Later in the day, Senator Minority Leader Mitch McConnell from Kentucky warned Democrats about attaching amendments to the spending bill that were not directly related to defense.

“Even now, House and Senate Democrats are still obstructing efforts to close out the NDAA by trying to jam in unrelated items with no relationship to defense,” McConnell said on the Senate floor on Tuesday. “We’re talking about a grab bag of miscellaneous pet priorities — like making our financial system more sympathetic to illegal drugs, or the phony, partisan permitting-‘reform’-in-name-only language that already failed to pass the Senate this year.”

“If Democrats wanted these controversial items so badly, they had two years to move them across the floor. These matters could have been scheduled for voting this week, if they wanted to. But no — we’re doing more mid-level nominations, while Democrats keep half-threatening to take our Armed Forces hostage over these extraneous matters,” said McConnell, adding “The Democrats’ failure to plan ahead for unrelated liberal pet priorities should not be creating uncertainty and confusion for the brave servicemembers who keep us safe. My colleagues across the aisle need to cut the unrelated hostage-taking and put a bipartisan NDAA on the floor.”

What’s Next?

The potential of passing the marijuana banking legislation in Congress before it adjourns next week is hampered by the failure to include SAFE Banking Act within the NDAA. Morgan Fox, the national policy reform group’s political director, stated that SAFE can be added to an omnibus bill of appropriations or approved separately.

“I’m glad that we still have other options,” Fox said Wednesday. “It’s pretty disappointing.”

“While there has been momentum and optimism around getting SAFE included in the National Defense Authorization Act, it has been known for some time that getting this through would be a challenge,” Sahar Ayinehsazian, partner at the cannabis law firm Vicente Sederberg LLP, wrote in an email to Chronic News. “The focus now is on the omnibus appropriations bill, which congress is currently negotiating. SAFE has growing support on both sides of the aisle and I, and many others in the industry close to this issue, think that there is a still a chance that movement can be made on SAFE via the omnibus bill during this session of Congress.”

A bipartisan coalition consisting primarily of senators and representatives from the states where medical cannabis or adult-use marijuana has been legalized is backing the SAFE Banking Act. It passed the House by an overwhelming vote of 321 to 110 in 2011. Senators of both political parties also supported the bill.
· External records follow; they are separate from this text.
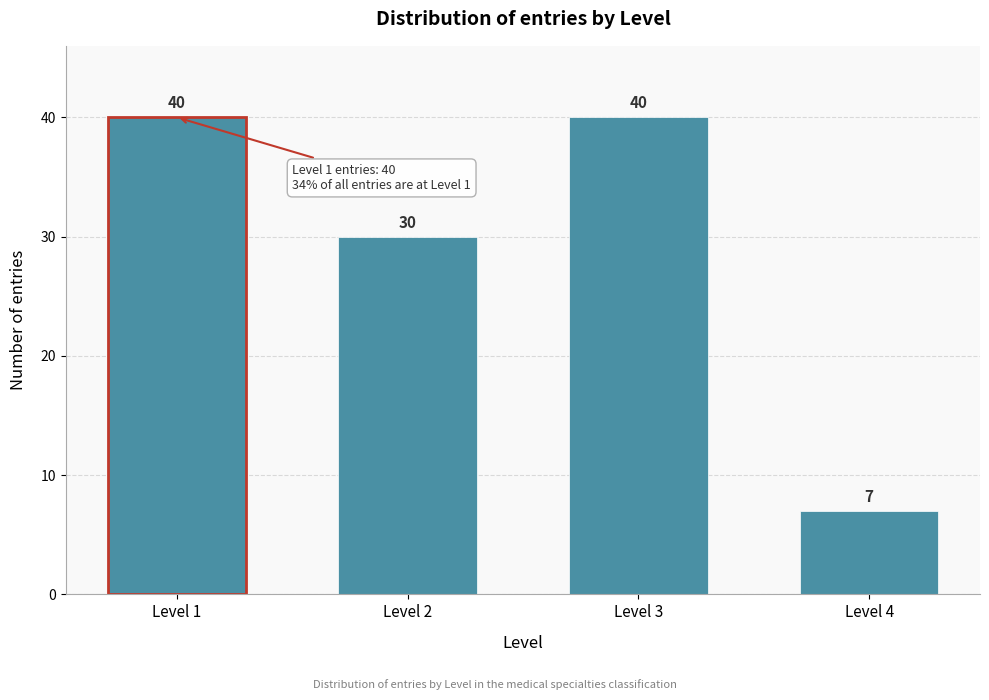

Reading right to left, transcribe all the data shown in this chart.

Level 4=7	Level 3=40	Level 2=30	Level 1=40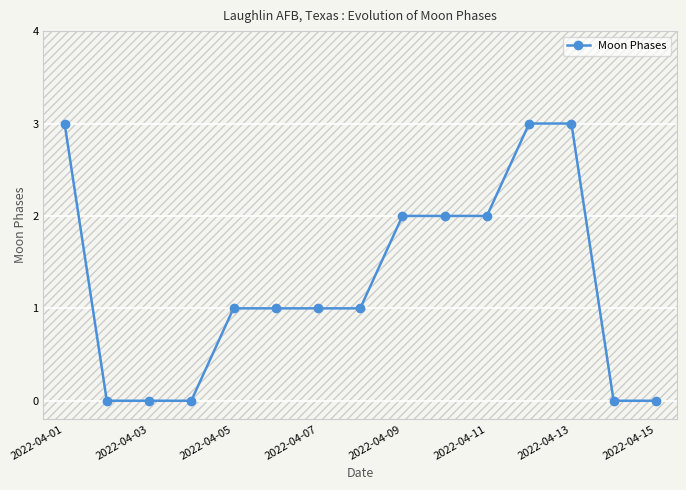

The chart shows a value of 2 at 2022-04-01. True or false?

False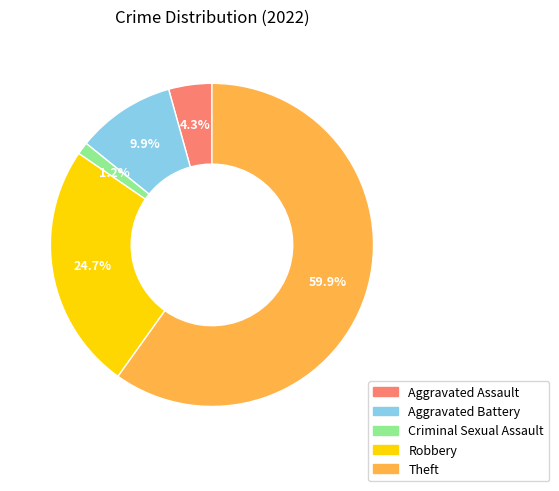

To the nearest percent, what is the difference between the largest and smallest slice percentages?

59%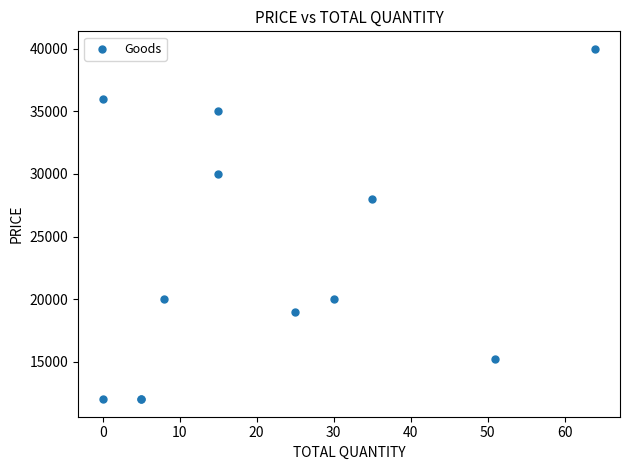

What Y value in the scatter plot is closest to 26000?

28000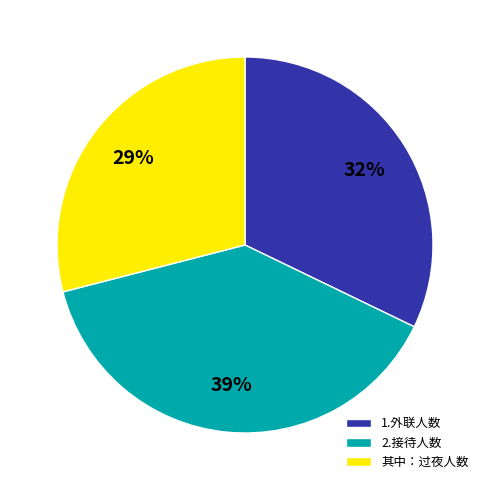

To the nearest percent, what percentage of the pie is 1.外联人数?

32%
“The Senator is continuing to work every day to build consensus so we can pass “SAFE Banking” into law this year,” a spokesperson for Montana Republican Senator Steve Daines said in an email on Wednesday.

The senior senator from Montana, Senator Jon Tester, a Democrat, also said he “would like to see it pass this Congress.”

Nearly two dozen governors from states with liberalized cannabis policy support the banking bill. Conor Cahill (a spokesperson for Democratic Colorado Governor Jared Polis) praised Perlmutter’s work and stated that he expected the legislation to be passed this year.

“Governor Polis has long advocated for the passage of the SAFE Banking Act, and has repeatedly called upon Congress to pass this important legislation to protect cannabis-related businesses, support minority, women, and veteran-owned small businesses owners, create jobs, and strengthen public safety in Colorado communities and in the states,” Cahill wrote in a Tuesday email. “We hope and expect to see the final passage of his decade-long effort by the end of the lame-duck session.”